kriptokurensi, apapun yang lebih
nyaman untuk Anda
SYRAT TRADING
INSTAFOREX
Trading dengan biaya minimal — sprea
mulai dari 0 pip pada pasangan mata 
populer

----

Once you have read the material, set it down again word for word.

- **Reply to the exercise**:
kriptokurensi, apapun yang lebih
nyaman untuk Anda
SYRAT TRADING
INSTAFOREX
Trading dengan biaya minimal — sprea
mulai dari 0 pip pada pasangan mata 
populer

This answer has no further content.